[Entries supplied — start]

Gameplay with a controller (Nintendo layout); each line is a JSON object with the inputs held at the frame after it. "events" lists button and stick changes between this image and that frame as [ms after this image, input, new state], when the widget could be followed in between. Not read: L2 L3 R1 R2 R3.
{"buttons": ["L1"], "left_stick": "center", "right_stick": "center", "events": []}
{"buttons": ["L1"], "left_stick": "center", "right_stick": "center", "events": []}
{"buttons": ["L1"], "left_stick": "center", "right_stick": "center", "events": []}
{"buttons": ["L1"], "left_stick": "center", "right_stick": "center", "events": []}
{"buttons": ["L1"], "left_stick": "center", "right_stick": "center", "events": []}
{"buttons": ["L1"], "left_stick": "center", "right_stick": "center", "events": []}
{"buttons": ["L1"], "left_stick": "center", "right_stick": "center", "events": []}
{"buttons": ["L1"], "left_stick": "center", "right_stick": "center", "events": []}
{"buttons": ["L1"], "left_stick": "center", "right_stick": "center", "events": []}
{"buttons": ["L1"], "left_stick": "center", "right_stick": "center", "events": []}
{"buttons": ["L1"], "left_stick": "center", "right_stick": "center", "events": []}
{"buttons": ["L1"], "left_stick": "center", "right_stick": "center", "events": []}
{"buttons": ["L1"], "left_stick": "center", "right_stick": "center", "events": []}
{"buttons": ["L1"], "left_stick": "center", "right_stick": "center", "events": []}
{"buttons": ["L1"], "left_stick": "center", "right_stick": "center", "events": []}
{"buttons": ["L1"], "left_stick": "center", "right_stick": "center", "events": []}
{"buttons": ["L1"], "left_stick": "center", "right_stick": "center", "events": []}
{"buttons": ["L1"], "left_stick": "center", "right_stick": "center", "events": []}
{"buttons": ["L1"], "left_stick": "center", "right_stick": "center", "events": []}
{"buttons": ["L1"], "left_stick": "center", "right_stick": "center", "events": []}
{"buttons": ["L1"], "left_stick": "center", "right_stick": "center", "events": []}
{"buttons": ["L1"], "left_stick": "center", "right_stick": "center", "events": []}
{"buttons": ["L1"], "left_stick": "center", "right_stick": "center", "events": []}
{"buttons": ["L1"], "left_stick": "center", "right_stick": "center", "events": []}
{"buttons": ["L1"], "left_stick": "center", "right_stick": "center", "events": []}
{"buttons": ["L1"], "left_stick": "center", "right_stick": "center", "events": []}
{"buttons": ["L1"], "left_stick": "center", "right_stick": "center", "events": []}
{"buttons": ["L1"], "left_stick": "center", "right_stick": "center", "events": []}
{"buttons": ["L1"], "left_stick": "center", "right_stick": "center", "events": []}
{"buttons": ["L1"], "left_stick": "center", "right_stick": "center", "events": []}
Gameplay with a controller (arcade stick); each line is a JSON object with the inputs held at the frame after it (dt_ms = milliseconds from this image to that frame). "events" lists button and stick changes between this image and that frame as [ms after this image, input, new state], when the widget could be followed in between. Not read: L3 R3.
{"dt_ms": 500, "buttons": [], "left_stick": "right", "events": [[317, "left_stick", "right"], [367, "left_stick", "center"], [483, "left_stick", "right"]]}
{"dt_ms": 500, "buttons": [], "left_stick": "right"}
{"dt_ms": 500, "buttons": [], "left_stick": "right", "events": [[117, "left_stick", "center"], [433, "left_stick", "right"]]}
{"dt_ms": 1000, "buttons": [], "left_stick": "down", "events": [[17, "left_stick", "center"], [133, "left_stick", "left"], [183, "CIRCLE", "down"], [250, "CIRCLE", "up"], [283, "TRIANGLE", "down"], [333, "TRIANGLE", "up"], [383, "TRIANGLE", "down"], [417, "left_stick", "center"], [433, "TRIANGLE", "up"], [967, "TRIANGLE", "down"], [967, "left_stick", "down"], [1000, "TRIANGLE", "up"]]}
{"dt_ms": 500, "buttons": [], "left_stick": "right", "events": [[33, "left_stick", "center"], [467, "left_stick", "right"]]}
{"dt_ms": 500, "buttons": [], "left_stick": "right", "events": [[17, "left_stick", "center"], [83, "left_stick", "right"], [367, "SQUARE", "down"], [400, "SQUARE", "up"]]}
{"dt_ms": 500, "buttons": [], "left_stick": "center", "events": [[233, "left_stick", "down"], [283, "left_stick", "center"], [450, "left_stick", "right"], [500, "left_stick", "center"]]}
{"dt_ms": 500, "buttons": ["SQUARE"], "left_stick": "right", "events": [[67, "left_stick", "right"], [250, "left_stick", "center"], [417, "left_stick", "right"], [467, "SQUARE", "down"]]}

[Entries supplied — finish]

Requirement:
Lines with "SQUARE" in the records: how many are there? Give only the number.

Response box:
2